Andrea, painfully affected by this worthy man's madness, colored, and stole a glance at Marianna; while she, turning pale and looking down, could not restrain her tears. In the midst of this chaos of notes, Gambara had every now and then given vent to his rapture in exclamations of delight. He had closed his eyes in ecstasy; had smiled at his piano; had looked at it with a frown; put out his tongue at it after the fashion of the inspired performer,—in short, was quite intoxicated with the poetry that filled his brain, and that he had vainly striven to utter. The strange discords that clashed under his fingers had obviously sounded in his ears like celestial harmonies.

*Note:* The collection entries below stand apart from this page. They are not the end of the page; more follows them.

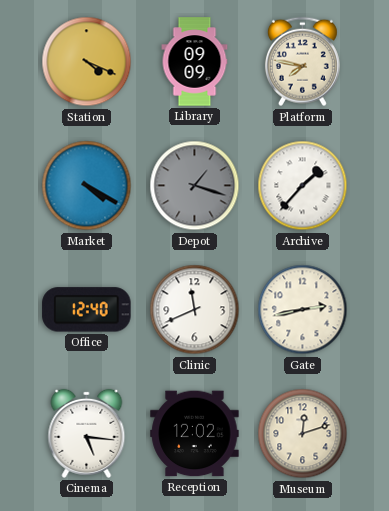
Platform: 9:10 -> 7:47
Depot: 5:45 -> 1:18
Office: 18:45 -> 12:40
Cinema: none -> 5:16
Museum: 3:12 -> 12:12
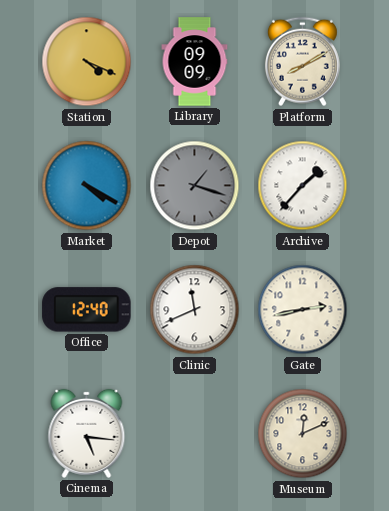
Platform: 7:47 -> 8:10
Reception: 12:02 -> none
Museum: 12:12 -> 12:11
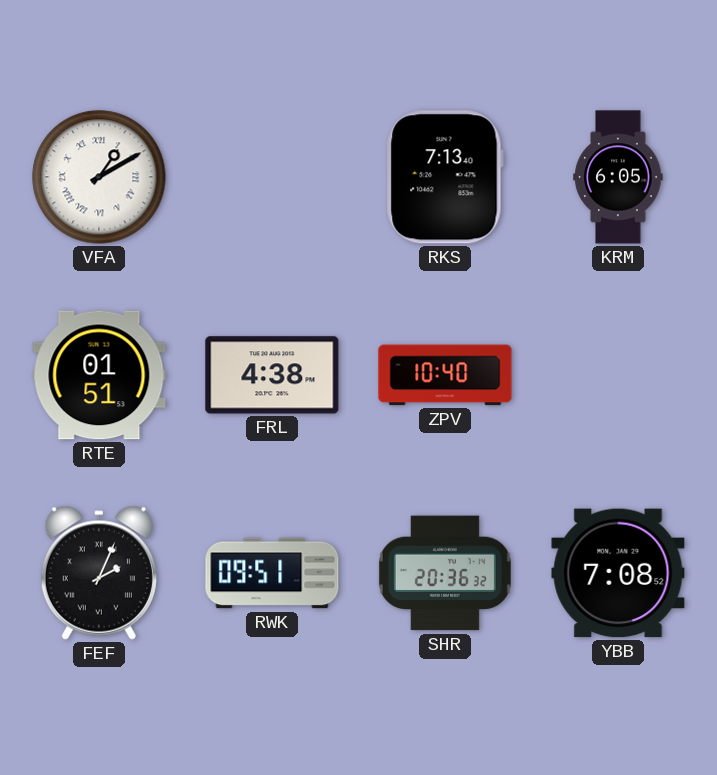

A deaf man, seeing the inspired gaze of his blue eyes open on another world, the rosy glow that tinged his cheeks, and, above all, the heavenly serenity which ecstasy stamped on his proud and noble countenance, would have supposed that he was looking on at the improvisation of a really great artist. The illusion would have been all the more natural because the performance of this mad music required immense executive skill to achieve such fingering. Gambara must have worked at it for years.

Nor were his hands alone employed; his feet were constantly at work with complicated pedaling; his body swayed to and fro; the perspiration poured down his face while he toiled to produce a great crescendo with the feeble means the thankless instrument placed at his command. He stamped, puffed, shouted; his fingers were as swift as the serpent's double tongue; and finally, at the last crash on the keys, he fell back in his chair, resting his head on the top of it.

"Per Bacco! I am quite stunned," said the Count as he left the house. "A child dancing on the keyboard would make better music."